As he was a lifelong fighter of human rights and social disparity, Mujib, through his prudent political observation, gave hints in his autobiography that the birth of Bangladesh was more the result of the Muslim League’s failure than any other factor. He portrays the independence movement as materialising in the context of constant let-downs by the Muslim League’s leadership, who were totally disconnected from the people of East Pakistan.
Political philosophy
Mujib’s dissatisfaction with the Muslim League started at an early stage of his political career when Muhammad Ali Jinnah, the then prime minister of Pakistan, declared at the Legislative Assembly that the people of East Pakistan must accept Urdu as their state language.

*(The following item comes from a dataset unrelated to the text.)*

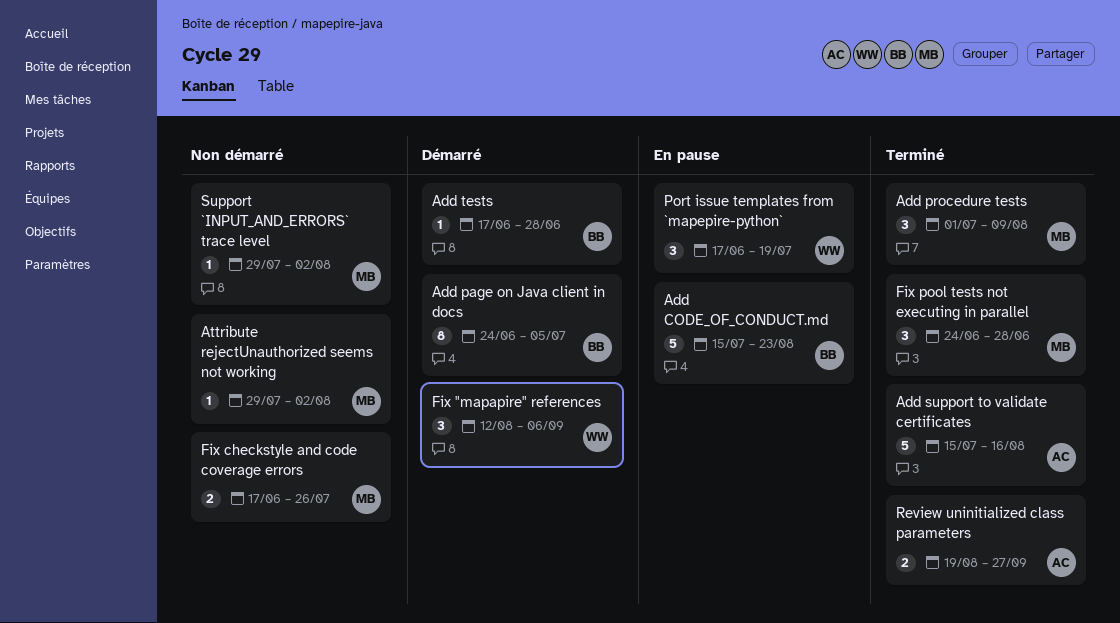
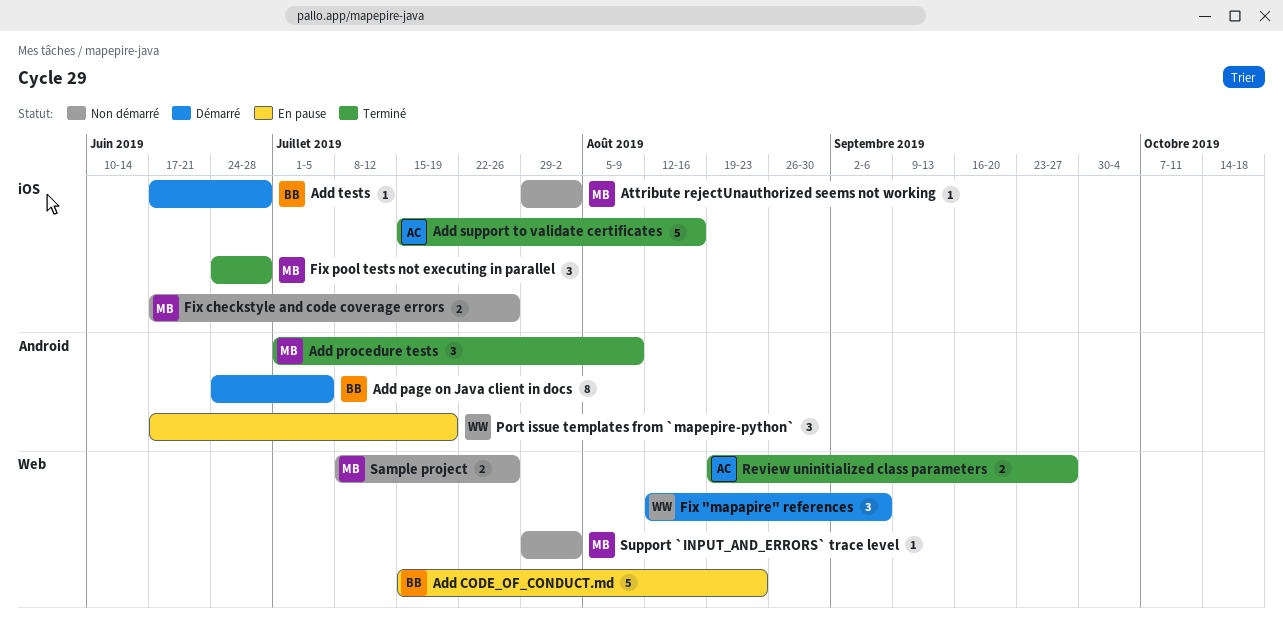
Sample project: none -> present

The young Rahman came out against this declaration and became a fervent activist of the Language Movement. An ardent supporter of the Muslim League, he left the party and joined the newly-formed Awami Muslim League under the leadership of Huseyn Shaheed Suhrawardy, evolving into a secularist who argued that Pakistan needed to reinvent itself by respecting the politics of its various regions.
Mujib’s philosophy was obviously shaped by his political guru Suhrawardy, a man who believed in Western-style democratic values. Up until Suhrawardy’s death in late 1963, he remained stubbornly devoted to him.
Nonetheless, Rahman had his own political philosophy which was shaped through his voracious reading habit. As an avid reader, he was an ardent admirer of writers, philosophers and statesmen the world over. Among those he placed on a pedestal were Bertrand Russell, Abraham Lincoln, Winston Churchill and Mahatma Gandhi.
Khuda Buksh (right) with Sheikh Mujibur Rahman. Credit: Wikimedia Commons
One must bear in mind that this is an unfinished autobiography. It leaves many questions unanswered, especially those relating to Bangladesh’s liberation and the political developments immediately following that momentous point in history. But what the book does contain is of indisputable worth: it shines a light on crucial aspects of the ground realities that led to the split of Pakistan into two in less than 25 years of its creation.
And most importantly, his autobiography teaches us an important lesson. “Bangabandhu’s Bangladesh”, “the dream of Bangabandhu realised” – these are often repeated slogans that we have been increasingly hearing these days. But the fact is, if we are serious about “Bangabandhu’s dream,” then we will have to bring human rights at the forefront of our national agenda like Sheikh Mujib did. And he showed us that it was a cause worth fighting for.
Faisal Mahmud is a Dhaka-based journalist.